Structure of low-lying states of ${}^{12}\mathrm{C}$ and ${}_{\mathrm{\Lambda }}{}^{13}\mathrm{C}$ in a beyond-mean-field approach

Based on the beyond-mean-field Skyrme-Hartree-Fock model, we investigate the energy spectra and possible cluster structure in ${}^{12}\mathrm{C}$ and its $\mathrm{\Lambda }$ hypernucleus ${}_{\mathrm{\Lambda }}{}^{13}\mathrm{C}$. The up-to-date Skyrme-type $N\mathrm{\Lambda }$ interaction SLL4 and the reduced $NN$ interaction SGII are employed.
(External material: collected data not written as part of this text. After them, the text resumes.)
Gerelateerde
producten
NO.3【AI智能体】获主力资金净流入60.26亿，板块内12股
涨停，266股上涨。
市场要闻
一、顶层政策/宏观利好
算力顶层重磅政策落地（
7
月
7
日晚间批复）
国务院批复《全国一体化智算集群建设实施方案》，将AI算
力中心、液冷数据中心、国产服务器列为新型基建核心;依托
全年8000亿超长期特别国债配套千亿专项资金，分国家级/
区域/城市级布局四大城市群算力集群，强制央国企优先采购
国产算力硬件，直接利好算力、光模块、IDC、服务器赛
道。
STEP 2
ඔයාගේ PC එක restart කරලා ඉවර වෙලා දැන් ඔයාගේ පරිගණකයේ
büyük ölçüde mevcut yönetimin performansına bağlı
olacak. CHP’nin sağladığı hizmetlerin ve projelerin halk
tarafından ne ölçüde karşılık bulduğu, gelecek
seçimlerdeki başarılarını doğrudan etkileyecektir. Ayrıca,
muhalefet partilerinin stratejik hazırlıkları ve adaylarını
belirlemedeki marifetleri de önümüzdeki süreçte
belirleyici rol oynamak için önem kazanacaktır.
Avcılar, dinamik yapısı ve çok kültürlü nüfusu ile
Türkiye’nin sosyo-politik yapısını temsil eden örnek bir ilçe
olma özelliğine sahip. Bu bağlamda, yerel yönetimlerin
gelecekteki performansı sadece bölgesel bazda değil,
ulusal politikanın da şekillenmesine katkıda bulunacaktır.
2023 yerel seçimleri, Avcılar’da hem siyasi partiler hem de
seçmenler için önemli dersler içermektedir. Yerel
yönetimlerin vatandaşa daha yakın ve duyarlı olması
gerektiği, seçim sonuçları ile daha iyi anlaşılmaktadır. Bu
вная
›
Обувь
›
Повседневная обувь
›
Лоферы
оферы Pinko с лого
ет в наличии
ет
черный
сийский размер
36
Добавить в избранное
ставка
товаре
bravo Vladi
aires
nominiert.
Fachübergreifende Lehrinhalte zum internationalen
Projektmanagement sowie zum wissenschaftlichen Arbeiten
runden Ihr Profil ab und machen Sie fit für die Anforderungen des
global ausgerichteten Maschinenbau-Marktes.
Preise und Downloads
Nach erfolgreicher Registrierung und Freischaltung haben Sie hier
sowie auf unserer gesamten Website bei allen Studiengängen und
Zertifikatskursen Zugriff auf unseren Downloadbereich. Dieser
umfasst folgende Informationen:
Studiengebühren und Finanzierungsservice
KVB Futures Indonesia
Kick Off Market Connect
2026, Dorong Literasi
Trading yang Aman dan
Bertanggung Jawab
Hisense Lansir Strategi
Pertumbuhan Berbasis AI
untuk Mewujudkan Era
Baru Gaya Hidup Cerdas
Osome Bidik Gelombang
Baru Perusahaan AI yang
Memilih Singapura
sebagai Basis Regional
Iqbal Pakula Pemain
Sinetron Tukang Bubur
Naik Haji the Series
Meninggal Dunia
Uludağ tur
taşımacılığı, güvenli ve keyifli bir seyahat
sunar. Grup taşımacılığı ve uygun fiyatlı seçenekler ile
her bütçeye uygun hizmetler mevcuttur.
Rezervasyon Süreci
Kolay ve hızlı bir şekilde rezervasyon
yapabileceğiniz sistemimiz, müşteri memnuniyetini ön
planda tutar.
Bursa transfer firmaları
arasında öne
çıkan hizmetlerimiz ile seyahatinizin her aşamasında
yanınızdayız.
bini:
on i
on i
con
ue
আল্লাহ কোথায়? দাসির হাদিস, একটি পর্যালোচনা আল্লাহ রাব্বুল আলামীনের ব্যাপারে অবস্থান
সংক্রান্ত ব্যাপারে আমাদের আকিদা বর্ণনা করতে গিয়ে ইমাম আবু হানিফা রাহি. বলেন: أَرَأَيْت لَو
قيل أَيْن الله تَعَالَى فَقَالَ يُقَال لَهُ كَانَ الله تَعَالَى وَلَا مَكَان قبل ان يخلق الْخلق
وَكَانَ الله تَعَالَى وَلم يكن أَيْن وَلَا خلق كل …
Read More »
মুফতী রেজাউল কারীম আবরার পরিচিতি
Low-lying energy spectra of ${}^{12}\mathrm{C}$, including the lowest five $0^{+}$ states, are predicted and discussed in detail, and found in good agreement with experimental results. The electric quadrupole transition rates and the monopole matrix elements between the $0^{+}$ states are also examined. Although typical cluster structures for the $0_2^{+}$ and $0_3^{+}$ states are absent, a linear-chain-like $3\alpha$ structure is found for the $0_4^{+}$ state. An energy spectrum including both the positive- and negative-parity levels is also given and structures of the corresponding hypernuclear states are discussed in detail. Impurity effects of a ${\mathrm{\Lambda }}_s$ or ${\mathrm{\Lambda }}_p$ hyperon on the nuclear core states of ${}_{\mathrm{\Lambda }}{}^{13}\mathrm{C}$ are demonstrated by the change of collective wave functions.

Figure 1

The potential energy surfaces (PESs) of MF (thin curves) and AMP states (thick curves): $0^{+}$ states for ${}^{12}\mathrm{C}$ (solid black curves), $1/2^{+}$ for ${}_{\mathrm{\Lambda }}{}^{13}\mathrm{C}$ (dashed red curves). The markers indicate the energy, Eq. (6), and average deformation, Eq. (13), of the excited states $0_{\alpha }^{+}$ and $1/2_{\alpha }^{+}$, $\alpha =1,...,5$.

Figure 2

Energy levels of ${}^{12}\mathrm{C}$($0^{+}$) (left columns) and ${}_{\mathrm{\Lambda }}{}^{13}\mathrm{C}$($1/2^{+}$) (right columns). The broad resonance state $0_4^{+}$ at $10.3\pm 3\text{MeV}$ [46] in the first column is in the second column decomposed into $0_3^{+}$ and $0_4^{+}$ states at $9.04\pm 1.45$ and $10.56\pm 1.42\text{MeV}$, respectively [8]. Experimental ${}_{\mathrm{\Lambda }}{}^{13}\mathrm{C}$($1/2_1^{+}$) results are from Refs. [52, 53, 55]. The thresholds of various decay channels are also indicated.

Figure 3

Two-dimensional nuclear-matter density distributions of the first five $0^{+}$ states in ${}^{12}\mathrm{C}$ (top row) and of the corresponding $1/2^{+}$ states in ${}_{\mathrm{\Lambda }}{}^{13}\mathrm{C}$ (bottom row). The average quadrupole deformation $\overline{\beta }$ and the charge radius $R_c$ (in fm) are also indicated in the lower left and right corners, respectively.

Figure 4

Weights of the natural states in the collective subspace, $g_{\alpha }^{J=0}$, Eq. (11), for the first five GCM states of ${}^{12}\mathrm{C}\left(0^{+}\right)$ and ${}_{\mathrm{\Lambda }}{}^{13}\mathrm{C}(1/2^{+})$.

Figure 5

The energy levels of ${}^{12}\mathrm{C}$ (left side) and ${}_{\mathrm{\Lambda }}{}^{13}\mathrm{C}$ (right side), comparing experimental and theoretical values. Colors indicate the predominant core configurations.

Figure 6

Collective wave functions of the (hyper)nuclear states shown in Fig. 5.

Figure 7

Same as Fig. 3, but for the $0_1^{+}$, $2_1^{+}$, $4_1^{+}$ states of ${}^{12}\mathrm{C}$ (top row), and for the band-head states of the three hypernuclear ${\mathrm{\Lambda }}_p$ configurations in Fig. 5 (bottom row).